Questi quattro versi, letti oggi sull’affresco della volta a vela che copre la parte terminale a sud della loggia sul fronte de “La Quiete”, danno la dimensione di quanto fosse divenuto necessario a Lavinio il suo regno. Altresì i versi della poesia La Lontananza, dedicata da Lavinio direttamente alla sua diletta Quiete durante un soggiorno parigino nel 1859, testimoniano quanto il mondo esterno gli fosse divenuto ostile. In definitiva, più che edificare una dimora, Lavinio compone i pezzi di un sogno, dà forma alle sue aspirazioni ed interessi. Crea il suo personale universo affidando ad una cinta di solide mura il compito di proteggerlo dal mondo esterno. Organizza il lato nord del parco nelle geometrie di un tridente, che fa centro sul fronte della villa e che ricalca l’impianto preesistente nella selva a sud. Disegna giardini ed orti, fa costruire una serra, spazi che accoglieranno i risultati dei suoi studi di botanica e di floricoltura e per i quali fece arrivare piante dall’America, dall’Asia e dall’India. L’Abate Emidio Bianchi conta in diecimila le specie di piante e fiori coltivate da Lavinio, tra le quali si distinguevano “una bella e varia famiglia, non mai avuta in Italia, di Fuchsie, Begonie, Camelie, e Pelagroni, da tirare gli occhi de’ riguardanti”. Decisivo fu anche il suo contributo nella realizzazione del “casino che sorge nel mezzo, con bel disegno del Valadier”, del quale si ricorda la regale dovizia di spazi interni. È probabile che nella vita raccolse, catalogò ed espose le collezioni metodicamente composte nell’arco di una vita, da quelle di interesse scientifico, come quella di mineralogia frutto di vent’anni di ricerca a quelle di oggetti d’arte.

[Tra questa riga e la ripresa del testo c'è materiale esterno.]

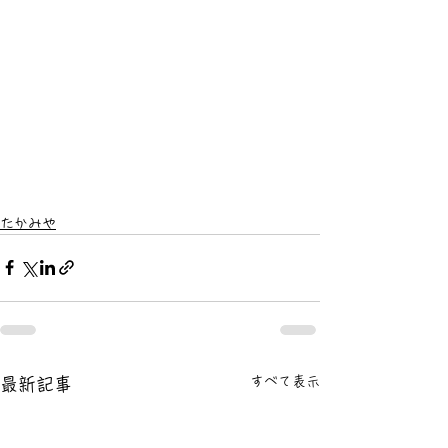
たかみや
すべて表示
最新記事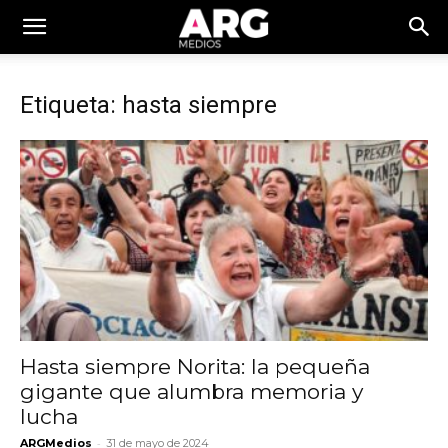
Etiqueta: hasta siempre
Hasta siempre Norita: la pequeña
gigante que alumbra memoria y
lucha
-
ARGMedios
31 de mayo de 2024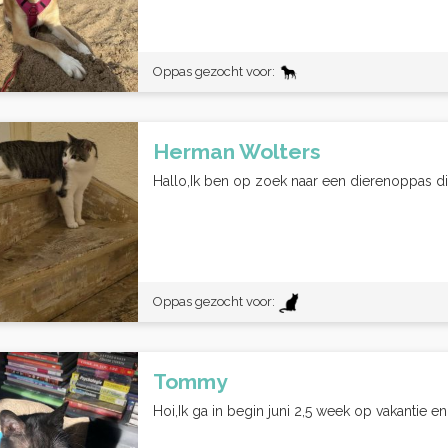
Oppas gezocht voor:
Herman Wolters
Hallo,Ik ben op zoek naar een dierenoppas die
Oppas gezocht voor:
Tommy
Hoi,Ik ga in begin juni 2,5 week op vakantie e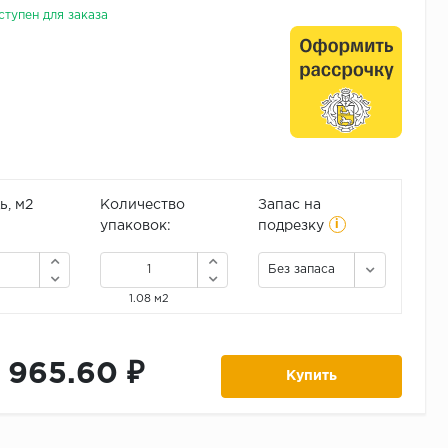
ступен для заказа
, м2
Количество
Запас на
i
упаковок:
подрезку
Без запаса
1.08 м2
1 965.60 ₽
Купить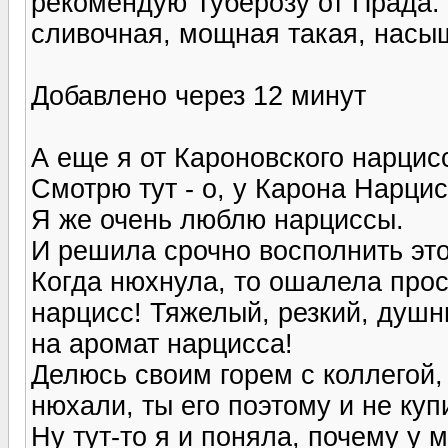
рекомендую Туберозу от Прада. 
сливочная, мощная такая, насыщ
Добавлено через 12 минут
А еще я от Кароновского нарцисс
Смотрю тут - о, у Карона Нарцисс
Я же очень люблю нарциссы.
И решила срочно восполнить это
Когда нюхнула, то ошалела просто
нарцисс! Тяжелый, резкий, душн
на аромат нарцисса!
Делюсь своим горем с коллегой,
нюхали, ты его поэтому и не куп
Ну тут-то я и поняла, почему у 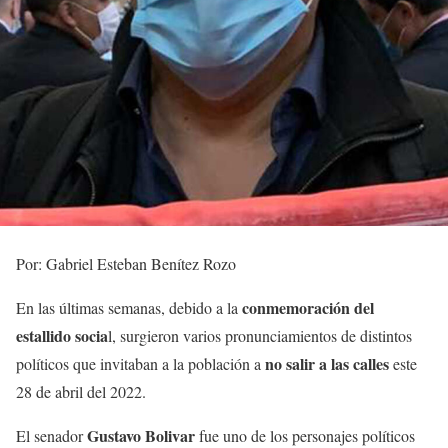
Por: Gabriel Esteban Benítez Rozo
conmemoración del
En las últimas semanas, debido a la
estallido socia
l, surgieron varios pronunciamientos de distintos
no salir a las calles
políticos que invitaban a la población a
este
28 de abril del 2022.
Gustavo Bolivar
El senador
fue uno de los personajes políticos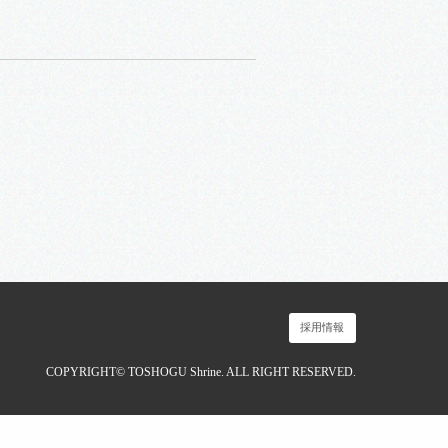
採用情報
COPYRIGHT© TOSHOGU Shrine. ALL RIGHT RESERVED.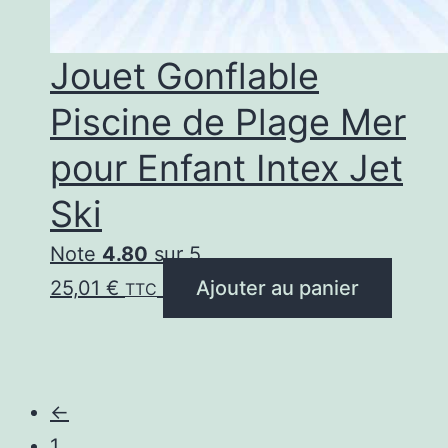
Jouet Gonflable
Piscine de Plage Mer
pour Enfant Intex Jet
Ski
Note
4.80
sur 5
25,01
€
Ajouter au panier
TTC
←
1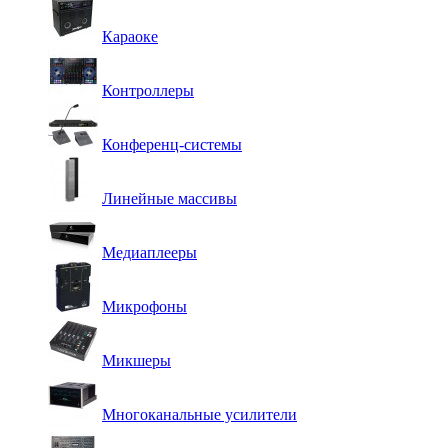
Караоке
Контроллеры
Конференц-системы
Линейные массивы
Медиаплееры
Микрофоны
Микшеры
Многоканальные усилители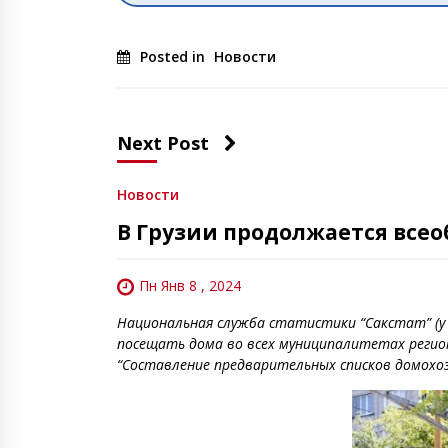
Posted in
Новости
Next Post
Новости
В Грузии продолжается всео
Пн Янв 8 , 2024
Национальная служба статистики “Сакстат” (у 
посещать дома во всех муниципалитетах регион
“Составление предварительных списков домохоз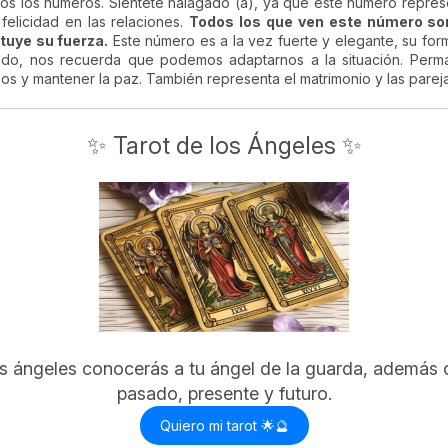
s los números. Siéntete halagado (a), ya que este número representa
 felicidad en las relaciones.
Todos los que ven este número so
ituye su fuerza.
Este número es a la vez fuerte y elegante, su fo
do, nos recuerda que podemos adaptarnos a la situación. Permane
s y mantener la paz. También representa el matrimonio y las pareja
✨ Tarot de los Ángeles ✨
os ángeles conocerás a tu ángel de la guarda, además o
pasado, presente y futuro.
Quiero mi tarot 🌟🔮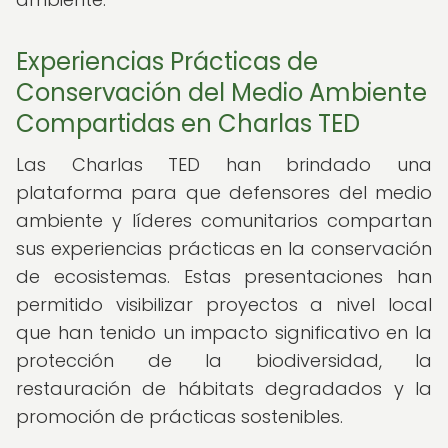
Experiencias Prácticas de
Conservación del Medio Ambiente
Compartidas en Charlas TED
Las Charlas TED han brindado una
plataforma para que defensores del medio
ambiente y líderes comunitarios compartan
sus experiencias prácticas en la conservación
de ecosistemas. Estas presentaciones han
permitido visibilizar proyectos a nivel local
que han tenido un impacto significativo en la
protección de la biodiversidad, la
restauración de hábitats degradados y la
promoción de prácticas sostenibles.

La morte della moglie e la conseguente decisione di dare alle fiamme i versi a lei dedicati, sono gli ultimi atti della costruzione di un sistema chiuso e la realizzazione di quell’isolamento romantico necessario ad un uomo stanco delle cose del mondo. Nella volontà di escludere e dimenticare tutto ciò che fosse in grado di perturbare la sua diletta Quiete, si vide costretto ad eliminare i ricordi dolorosi contenuti in quei versi. Una sorta di palingenesi fisica e spirituale. Lavinio lasciò però una porta aperta sul passato, un punto di contatto con il mondo reale. È con feticistico slancio e masochistica nostalgia che fece realizzare all’interno della villa un piccolo ma pregevole Pantheon in memoria della moglie scomparsa.

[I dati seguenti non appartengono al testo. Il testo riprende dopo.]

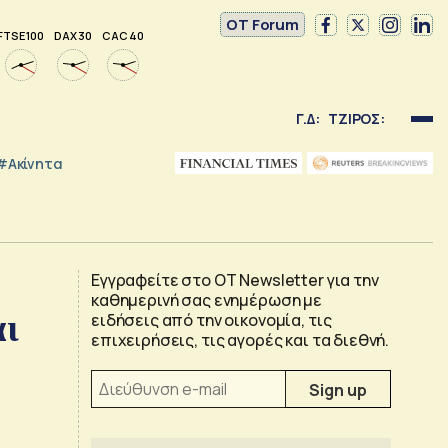
OT Forum
FTSE 100
DAX 30
CAC 40
Γ.Δ:
ΤΖΙΡΟΣ:
#Ακίνητα
Εγγραφείτε στο OT Newsletter για την
καθημερινή σας ενημέρωση με
αι
ειδήσεις από την οικονομία, τις
επιχειρήσεις, τις αγορές και τα διεθνή.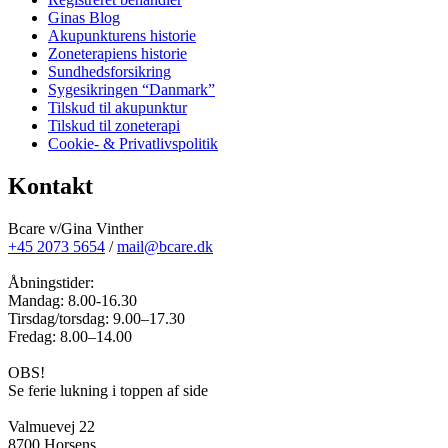
Ginas Blog
Akupunkturens historie
Zoneterapiens historie
Sundhedsforsikring
Sygesikringen “Danmark”
Tilskud til akupunktur
Tilskud til zoneterapi
Cookie- & Privatlivspolitik
Kontakt
Bcare v/Gina Vinther
+45 2073 5654
/
mail@bcare.dk
Åbningstider:
Mandag: 8.00-16.30
Tirsdag/torsdag: 9.00–17.30
Fredag: 8.00–14.00
OBS!
Se ferie lukning i toppen af side
Valmuevej 22
8700 Horsens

Con la morte di Lavinio, nel 1864, il “mito” de “La Quiete” si eterna nella finzione di un regno tenacemente voluto e metodicamente realizzato, in quanto la stessa fu prima “dimenticata” dal fratello Alessandro e poi venduta dal nipote Tommaso. Per nessuno dei successivi proprietari fu più una casa dove vivere e trascorrere la propria esistenza: privata di Lavinio, il suo solo sovrano, cadde inevitabilmente in decadenza.